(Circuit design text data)
..........
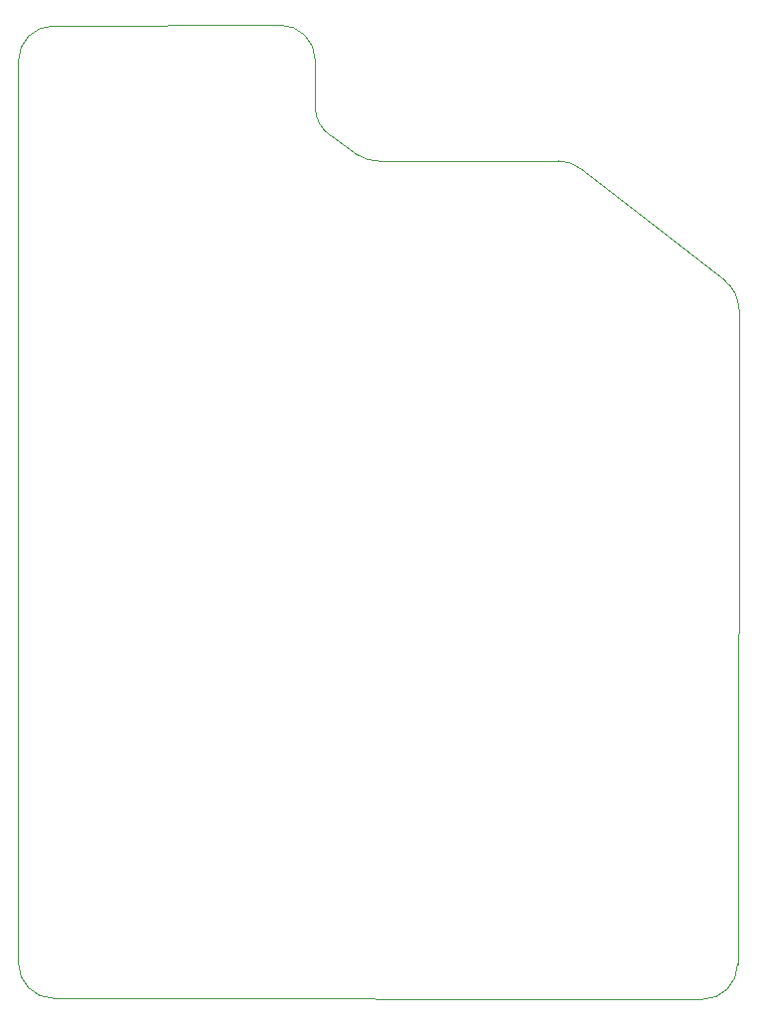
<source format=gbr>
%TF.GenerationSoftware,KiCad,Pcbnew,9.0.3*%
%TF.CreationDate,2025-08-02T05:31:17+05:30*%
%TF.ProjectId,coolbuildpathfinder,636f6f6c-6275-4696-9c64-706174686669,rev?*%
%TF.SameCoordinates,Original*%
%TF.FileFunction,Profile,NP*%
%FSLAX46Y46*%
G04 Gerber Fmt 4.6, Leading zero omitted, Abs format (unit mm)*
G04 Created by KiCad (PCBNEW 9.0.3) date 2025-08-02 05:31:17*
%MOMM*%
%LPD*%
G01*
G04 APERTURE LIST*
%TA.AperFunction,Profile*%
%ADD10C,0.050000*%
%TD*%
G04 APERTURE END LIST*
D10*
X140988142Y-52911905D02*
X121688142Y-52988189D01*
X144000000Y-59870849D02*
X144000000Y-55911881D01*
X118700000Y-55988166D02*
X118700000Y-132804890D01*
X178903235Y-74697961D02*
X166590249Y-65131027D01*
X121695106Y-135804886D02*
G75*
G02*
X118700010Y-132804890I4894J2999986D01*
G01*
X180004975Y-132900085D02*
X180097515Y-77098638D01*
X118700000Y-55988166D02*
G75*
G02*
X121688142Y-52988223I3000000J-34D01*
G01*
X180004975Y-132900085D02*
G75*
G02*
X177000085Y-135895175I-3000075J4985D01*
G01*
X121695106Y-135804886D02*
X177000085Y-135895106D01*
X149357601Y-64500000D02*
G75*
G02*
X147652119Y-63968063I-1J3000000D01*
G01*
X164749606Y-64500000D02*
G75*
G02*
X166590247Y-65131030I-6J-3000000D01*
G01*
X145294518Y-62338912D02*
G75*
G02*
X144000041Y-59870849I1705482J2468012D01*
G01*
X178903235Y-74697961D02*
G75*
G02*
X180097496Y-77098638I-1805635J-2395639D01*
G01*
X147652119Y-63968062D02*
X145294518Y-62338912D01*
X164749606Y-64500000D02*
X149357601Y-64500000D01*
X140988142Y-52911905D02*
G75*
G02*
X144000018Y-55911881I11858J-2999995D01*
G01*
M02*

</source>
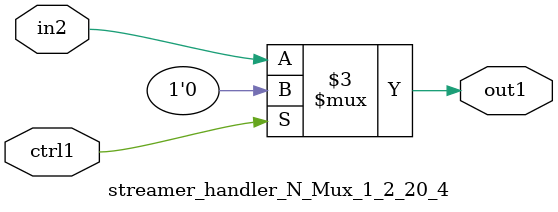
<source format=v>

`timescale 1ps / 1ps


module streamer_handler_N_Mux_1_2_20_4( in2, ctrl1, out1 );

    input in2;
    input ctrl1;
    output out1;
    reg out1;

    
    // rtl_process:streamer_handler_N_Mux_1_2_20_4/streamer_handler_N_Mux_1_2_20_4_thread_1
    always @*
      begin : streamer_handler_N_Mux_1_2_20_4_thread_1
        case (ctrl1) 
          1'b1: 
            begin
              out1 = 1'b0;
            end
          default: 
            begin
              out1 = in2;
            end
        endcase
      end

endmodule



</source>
..........
Problem: Search the entries for the word "format" and show every line that has it.

Reply to the task:
<source format=gbr>
G04 Gerber Fmt 4.6, Leading zero omitted, Abs format (unit mm)*
<source format=v>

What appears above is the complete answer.